Lens and sensor metadata:
——

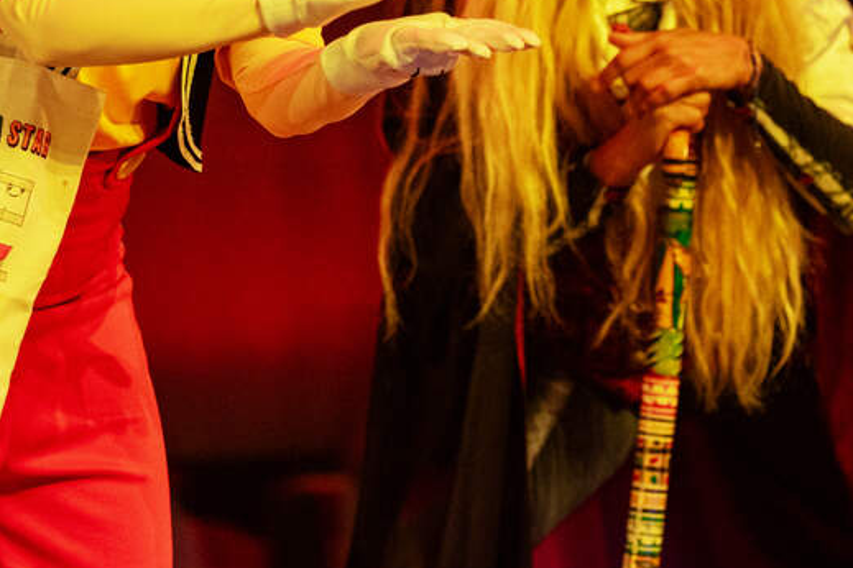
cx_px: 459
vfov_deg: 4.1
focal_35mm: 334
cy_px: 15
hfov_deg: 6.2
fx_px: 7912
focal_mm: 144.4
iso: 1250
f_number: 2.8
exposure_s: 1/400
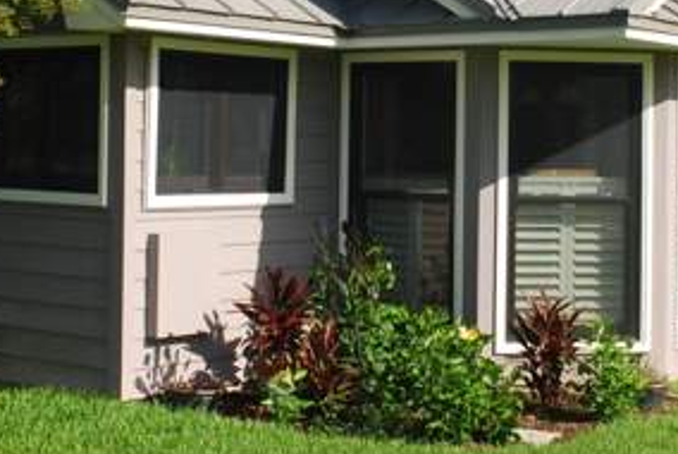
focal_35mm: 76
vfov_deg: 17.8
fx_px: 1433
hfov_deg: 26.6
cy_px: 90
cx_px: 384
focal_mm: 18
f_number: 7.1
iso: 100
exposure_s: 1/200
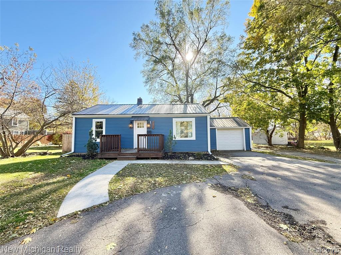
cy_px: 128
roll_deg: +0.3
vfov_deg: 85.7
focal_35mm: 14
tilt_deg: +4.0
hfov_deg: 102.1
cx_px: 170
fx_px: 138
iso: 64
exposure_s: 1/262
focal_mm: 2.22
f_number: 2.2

——

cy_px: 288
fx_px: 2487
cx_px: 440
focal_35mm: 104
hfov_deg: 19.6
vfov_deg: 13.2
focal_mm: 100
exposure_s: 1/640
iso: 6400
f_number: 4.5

——

## TASK
Give again, exactly as written above, every line from the one holding "exposure_s: 1/200" to the one holding "f_number: 2.2", with both ends kept and the pictures left out.

## WRITTEN RESPONSE
exposure_s: 1/200
cy_px: 128
roll_deg: +0.3
vfov_deg: 85.7
focal_35mm: 14
tilt_deg: +4.0
hfov_deg: 102.1
cx_px: 170
fx_px: 138
iso: 64
exposure_s: 1/262
focal_mm: 2.22
f_number: 2.2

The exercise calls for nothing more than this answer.